Pull yourself together or the bishop’s not going to suspend you, he’s going to institutionalize you. “Yes,” she said. “I’m okay.”

The phone rang in the kitchen.

“Should we…?” Elizabeth asked.

“It might be one of the Burnses,” Clare said. She rose from the chair with almost indecent haste and went into the darkened kitchen. The phone’s number pad was lit, and it was blinking with messages.

“Burns residence,” she said.

“Clare?”

“Karen. Hi. How’s it going?”

Karen made a noise that in a less elegant woman would have been a grunt. “Do you own a medium-sized backpack? Purple camo? From L.L.Bean?”

“Ye-e-es.”

“When was the last time you carried it?”

“This past week, when I was up at Mr. Fitzgerald’s cabin. I used it as a day pack when I went snowshoeing. It should still be packed from my last time out.”

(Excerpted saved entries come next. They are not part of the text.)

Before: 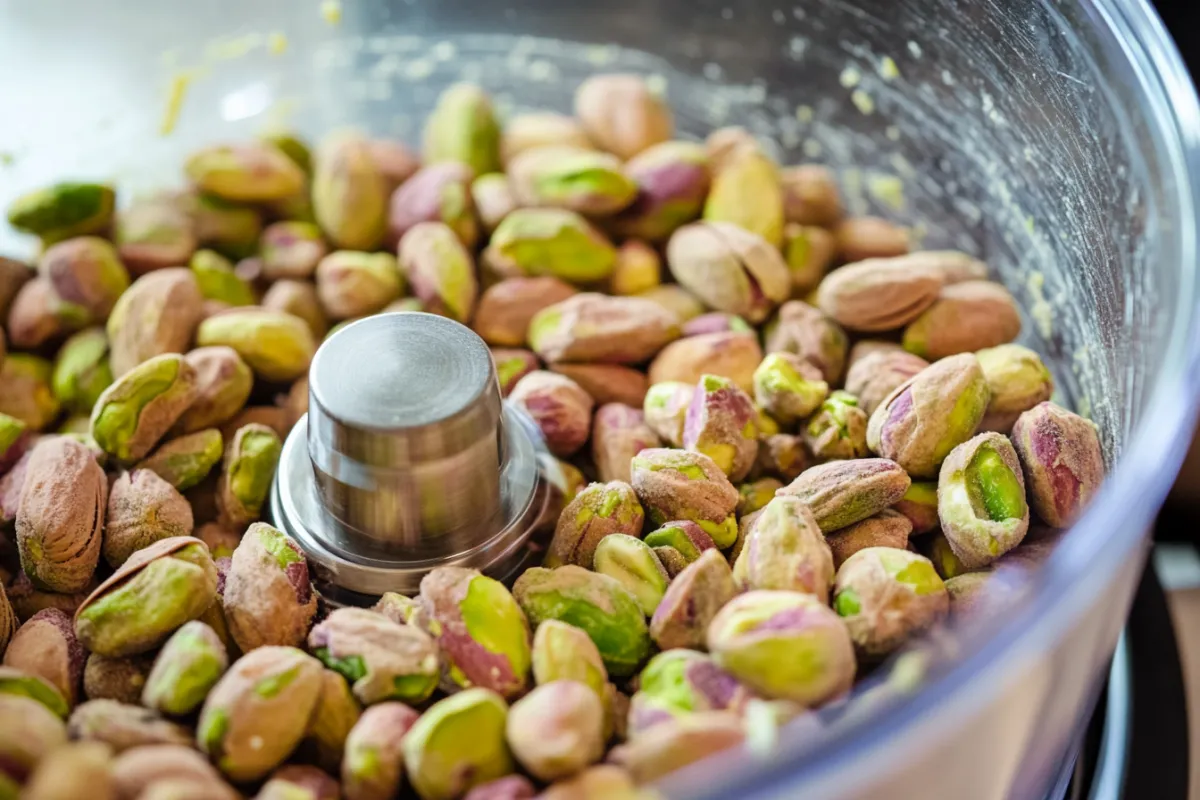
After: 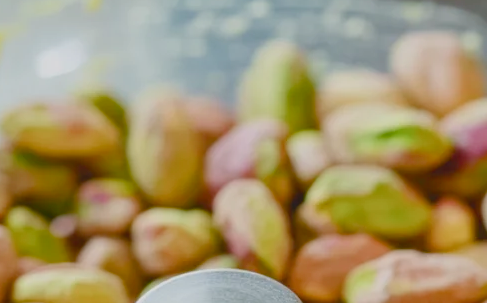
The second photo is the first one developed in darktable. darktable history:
crop: left 15.452%, top 5.459%, right 43.956%, bottom 56.62%
color balance rgb: shadows lift › chroma 1%, shadows lift › hue 113°, highlights gain › chroma 0.2%, highlights gain › hue 333°, perceptual saturation grading › global saturation 20%, perceptual saturation grading › highlights -50%, perceptual saturation grading › shadows 25%, contrast -10%
lowpass: radius 0.1, contrast 0.85, saturation 1.1, unbound 0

“What sort of things would you put in it?”

“What sort of things? I don’t know. The usual stuff you’d take when you’re heading out into the woods in winter. Matches, gorp, one of those heat-reflective blankets. Why?”

Karen sighed. “Because they’ve just found a knife inside your backpack. A K-Bar. Which happens to be the same sort of knife that killed Audrey Keane.”